Taito's Densha de Go! is a series that has always fascinated me. It's a name that kept cropping up as I explored the world of Japanese videogames.
All I knew about it was it was a game featuring train driving. Deciding to explore further, I imported Densha de Go! Pocket: Osaka Kanjousen Hen on PSP from Japan around three years ago to see for myself what the game was about. Since then, I've become something of a Densha de Go! nerd...and I'm not even vaguely interested in trains!
The common misconception is that Densha de Go! is a strict train driving simulation. In actual fact, it's more of an arcade game with simulation aspects.
Basically, the aim of the game is to get passengers to their destination on time. When you are driving, you must obey speed limits and ensure the passengers are safe and happy.
As you journey along the route, marker points are set out. These require you either reach a certain speed or pass the marker point at a certain time on the clock.
When you approach a station, you must bring the train to a gradual and gentle stop within a set zone. Failure to do so will anger passengers and you'll be docked points for sloppy driving. At the end of the route you are given a score and graded, and the aim is to get a gold star rating.
Not only does the series feature different trains, the game also takes place at various times of the day and night. Densha de Go! also features weather conditions such as rain and snow, which affects how quickly you can stop the train.
Densha de Go! has been released on various platforms, including the Game Boy Colour, Dreamcast, PlayStation 2 and even in Japanese arcades. However, it has never - as far as I'm aware - been released in the West.
Densha de Go! Final on PS2 - in my mind the best version of the series - introduced a new scoring mechanism where you would accumulate ‘chains’ depending on how well you had driven the train. Final also features the most comprehensive amount of routes and really is the definitive version of the series.
Despite the fact the graphics are looking slightly dated, driving at dusk in the rain is very atmospheric and some of the lighting effects are very nice, too.
The other version I have on PS2 is Densha de Go!

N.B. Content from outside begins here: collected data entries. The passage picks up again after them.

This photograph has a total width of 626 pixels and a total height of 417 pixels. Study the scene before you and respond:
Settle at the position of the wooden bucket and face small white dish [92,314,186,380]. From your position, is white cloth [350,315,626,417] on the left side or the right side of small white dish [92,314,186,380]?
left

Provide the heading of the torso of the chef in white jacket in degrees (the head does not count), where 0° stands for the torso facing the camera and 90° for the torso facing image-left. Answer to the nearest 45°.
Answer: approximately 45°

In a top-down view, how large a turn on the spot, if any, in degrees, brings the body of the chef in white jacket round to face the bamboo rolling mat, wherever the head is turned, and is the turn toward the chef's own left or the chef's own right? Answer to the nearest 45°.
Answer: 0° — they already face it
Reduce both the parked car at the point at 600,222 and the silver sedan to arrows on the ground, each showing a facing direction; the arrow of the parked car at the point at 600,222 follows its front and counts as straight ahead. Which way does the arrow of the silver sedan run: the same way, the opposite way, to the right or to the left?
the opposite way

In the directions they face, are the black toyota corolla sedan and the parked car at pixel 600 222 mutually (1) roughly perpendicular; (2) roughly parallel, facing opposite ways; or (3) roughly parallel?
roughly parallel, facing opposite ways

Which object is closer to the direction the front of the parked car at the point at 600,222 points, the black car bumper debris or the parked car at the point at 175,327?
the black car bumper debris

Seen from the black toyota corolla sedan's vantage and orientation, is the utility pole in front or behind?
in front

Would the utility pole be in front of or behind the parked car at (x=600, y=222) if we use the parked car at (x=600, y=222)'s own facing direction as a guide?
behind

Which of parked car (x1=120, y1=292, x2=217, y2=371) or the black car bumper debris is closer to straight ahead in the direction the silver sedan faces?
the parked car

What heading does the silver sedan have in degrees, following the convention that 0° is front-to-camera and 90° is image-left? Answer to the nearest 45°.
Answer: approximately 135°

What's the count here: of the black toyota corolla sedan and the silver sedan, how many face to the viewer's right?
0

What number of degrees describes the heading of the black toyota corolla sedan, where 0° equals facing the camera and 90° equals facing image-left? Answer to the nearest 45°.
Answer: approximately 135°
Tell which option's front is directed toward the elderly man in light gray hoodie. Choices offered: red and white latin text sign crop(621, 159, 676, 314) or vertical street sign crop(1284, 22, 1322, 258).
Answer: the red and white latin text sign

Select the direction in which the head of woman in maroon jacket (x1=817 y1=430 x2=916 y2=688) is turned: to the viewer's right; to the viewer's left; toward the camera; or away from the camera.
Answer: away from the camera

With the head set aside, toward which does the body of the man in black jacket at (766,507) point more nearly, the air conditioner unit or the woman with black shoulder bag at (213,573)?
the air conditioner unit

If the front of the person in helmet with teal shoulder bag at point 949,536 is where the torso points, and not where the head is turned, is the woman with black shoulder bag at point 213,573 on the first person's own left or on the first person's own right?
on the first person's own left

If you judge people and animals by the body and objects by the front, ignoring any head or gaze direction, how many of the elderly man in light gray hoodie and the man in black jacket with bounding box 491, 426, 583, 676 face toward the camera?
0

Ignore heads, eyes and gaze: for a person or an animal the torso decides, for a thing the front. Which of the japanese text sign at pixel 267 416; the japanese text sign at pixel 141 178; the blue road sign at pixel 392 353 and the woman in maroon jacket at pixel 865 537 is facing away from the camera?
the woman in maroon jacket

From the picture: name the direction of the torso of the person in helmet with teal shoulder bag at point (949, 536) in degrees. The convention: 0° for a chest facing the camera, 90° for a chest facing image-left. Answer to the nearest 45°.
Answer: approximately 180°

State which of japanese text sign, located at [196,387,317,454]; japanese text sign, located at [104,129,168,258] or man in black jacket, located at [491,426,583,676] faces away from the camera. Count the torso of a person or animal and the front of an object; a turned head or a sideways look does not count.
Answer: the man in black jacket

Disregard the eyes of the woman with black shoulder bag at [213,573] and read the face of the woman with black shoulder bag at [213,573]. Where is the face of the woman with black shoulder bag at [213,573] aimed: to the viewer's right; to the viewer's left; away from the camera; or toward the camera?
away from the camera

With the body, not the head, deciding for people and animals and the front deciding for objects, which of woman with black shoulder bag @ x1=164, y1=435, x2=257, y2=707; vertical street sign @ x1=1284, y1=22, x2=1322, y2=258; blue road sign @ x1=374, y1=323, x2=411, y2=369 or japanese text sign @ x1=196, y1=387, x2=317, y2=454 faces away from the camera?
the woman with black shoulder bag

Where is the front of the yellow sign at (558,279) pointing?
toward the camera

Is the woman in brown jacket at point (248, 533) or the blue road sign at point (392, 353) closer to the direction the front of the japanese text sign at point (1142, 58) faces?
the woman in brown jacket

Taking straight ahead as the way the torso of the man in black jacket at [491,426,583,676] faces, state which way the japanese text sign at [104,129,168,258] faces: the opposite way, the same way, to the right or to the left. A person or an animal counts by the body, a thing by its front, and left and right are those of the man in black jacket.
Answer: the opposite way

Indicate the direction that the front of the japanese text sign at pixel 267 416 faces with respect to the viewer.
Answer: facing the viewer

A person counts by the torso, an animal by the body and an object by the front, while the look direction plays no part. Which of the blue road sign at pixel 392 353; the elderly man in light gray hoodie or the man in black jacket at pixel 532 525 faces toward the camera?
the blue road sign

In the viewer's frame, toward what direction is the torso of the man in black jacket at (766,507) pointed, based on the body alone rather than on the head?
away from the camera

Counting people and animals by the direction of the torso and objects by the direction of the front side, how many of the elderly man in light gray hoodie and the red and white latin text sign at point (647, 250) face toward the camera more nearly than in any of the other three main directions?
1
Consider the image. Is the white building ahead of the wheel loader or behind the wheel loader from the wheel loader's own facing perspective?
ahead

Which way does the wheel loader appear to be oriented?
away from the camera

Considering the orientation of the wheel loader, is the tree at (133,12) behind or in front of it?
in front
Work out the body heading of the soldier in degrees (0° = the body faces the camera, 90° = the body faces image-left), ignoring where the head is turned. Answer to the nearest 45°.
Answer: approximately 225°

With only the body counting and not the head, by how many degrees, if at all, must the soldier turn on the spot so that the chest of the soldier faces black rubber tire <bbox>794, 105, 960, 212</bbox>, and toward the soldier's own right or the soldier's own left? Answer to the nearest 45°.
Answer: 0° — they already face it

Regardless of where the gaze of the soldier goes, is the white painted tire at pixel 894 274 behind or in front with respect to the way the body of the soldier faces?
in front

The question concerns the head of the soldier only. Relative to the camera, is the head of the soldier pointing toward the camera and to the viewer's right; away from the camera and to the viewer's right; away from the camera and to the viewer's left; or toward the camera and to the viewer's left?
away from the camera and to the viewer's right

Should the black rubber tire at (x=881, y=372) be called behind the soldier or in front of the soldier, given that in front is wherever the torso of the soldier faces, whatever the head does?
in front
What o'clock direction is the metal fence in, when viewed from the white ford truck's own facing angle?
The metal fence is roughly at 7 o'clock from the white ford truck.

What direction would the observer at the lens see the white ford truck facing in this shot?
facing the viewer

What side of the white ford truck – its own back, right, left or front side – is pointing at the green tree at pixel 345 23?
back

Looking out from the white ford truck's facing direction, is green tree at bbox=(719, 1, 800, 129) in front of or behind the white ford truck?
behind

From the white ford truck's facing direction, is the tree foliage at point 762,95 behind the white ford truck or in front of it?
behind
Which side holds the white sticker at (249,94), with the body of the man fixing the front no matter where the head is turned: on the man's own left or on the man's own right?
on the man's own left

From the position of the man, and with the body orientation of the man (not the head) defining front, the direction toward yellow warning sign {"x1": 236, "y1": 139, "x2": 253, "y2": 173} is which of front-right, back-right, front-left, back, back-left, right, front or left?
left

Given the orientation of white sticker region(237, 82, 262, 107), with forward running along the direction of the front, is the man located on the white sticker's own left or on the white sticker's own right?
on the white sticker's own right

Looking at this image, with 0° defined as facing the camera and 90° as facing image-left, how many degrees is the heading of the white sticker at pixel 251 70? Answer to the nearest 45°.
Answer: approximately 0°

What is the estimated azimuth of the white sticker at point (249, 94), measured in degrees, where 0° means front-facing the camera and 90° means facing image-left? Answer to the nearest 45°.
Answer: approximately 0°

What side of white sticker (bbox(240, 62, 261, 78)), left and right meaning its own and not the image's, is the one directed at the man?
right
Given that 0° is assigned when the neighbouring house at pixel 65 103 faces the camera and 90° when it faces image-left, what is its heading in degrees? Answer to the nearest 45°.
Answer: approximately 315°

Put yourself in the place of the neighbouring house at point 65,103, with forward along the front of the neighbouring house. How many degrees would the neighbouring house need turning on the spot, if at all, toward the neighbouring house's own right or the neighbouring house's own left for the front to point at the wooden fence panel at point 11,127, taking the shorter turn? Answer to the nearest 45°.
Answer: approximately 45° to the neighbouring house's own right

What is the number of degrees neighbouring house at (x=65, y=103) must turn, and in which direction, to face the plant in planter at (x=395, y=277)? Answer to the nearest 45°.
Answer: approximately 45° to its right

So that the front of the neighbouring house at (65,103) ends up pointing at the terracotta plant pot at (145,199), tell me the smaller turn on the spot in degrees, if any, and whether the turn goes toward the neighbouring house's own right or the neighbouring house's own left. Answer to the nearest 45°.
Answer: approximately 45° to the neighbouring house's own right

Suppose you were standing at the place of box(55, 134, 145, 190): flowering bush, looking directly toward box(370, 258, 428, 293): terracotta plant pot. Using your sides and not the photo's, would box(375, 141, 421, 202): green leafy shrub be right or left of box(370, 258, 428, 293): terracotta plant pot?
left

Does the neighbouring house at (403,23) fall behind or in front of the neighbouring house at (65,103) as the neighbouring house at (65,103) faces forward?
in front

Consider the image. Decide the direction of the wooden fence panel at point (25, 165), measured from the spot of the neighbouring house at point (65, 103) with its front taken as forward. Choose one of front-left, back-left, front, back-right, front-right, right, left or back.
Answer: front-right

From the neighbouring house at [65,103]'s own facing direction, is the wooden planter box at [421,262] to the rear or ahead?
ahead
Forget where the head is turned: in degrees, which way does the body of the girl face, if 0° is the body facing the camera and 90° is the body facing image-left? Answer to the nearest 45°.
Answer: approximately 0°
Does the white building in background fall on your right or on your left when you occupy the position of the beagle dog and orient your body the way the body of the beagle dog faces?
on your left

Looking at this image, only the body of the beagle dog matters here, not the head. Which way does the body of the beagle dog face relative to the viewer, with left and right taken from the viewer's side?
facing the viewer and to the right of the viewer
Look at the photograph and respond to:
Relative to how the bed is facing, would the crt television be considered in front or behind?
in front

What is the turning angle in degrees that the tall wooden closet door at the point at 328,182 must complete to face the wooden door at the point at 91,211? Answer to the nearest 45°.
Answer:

Shinkansen, which gives you control over the famous Japanese bullet train. Unfortunately, due to the high speed and space between stations, it can get a little boring - although you can unlock pictures of Japanese landmarks, sweets and what Japanese train drivers eat for their lunch!
When the PS3 launched in Japan, one of the first games you could get was Railfan. It uses Blu-Ray footage of actual train lines in Japan and Chicago. While it's fun, it doesn't really capture the charm of Final on PS2. In fact, I haven't played it recently, so I should really dust my copy off and take another tour around Chicago.
Densha de Go! is definitely something of an acquired taste, but it's pretty straightforward to play, and the language barrier shouldn't throw up many problems. It's great fun, strangely compelling, and has become one of my favourite series from the Far East.
For people interested in importing, the Densha de Go! Pocket series on PSP is the best place to start. As the PSP is region free, it's probably the most accesible way for Western gamers to experience the series.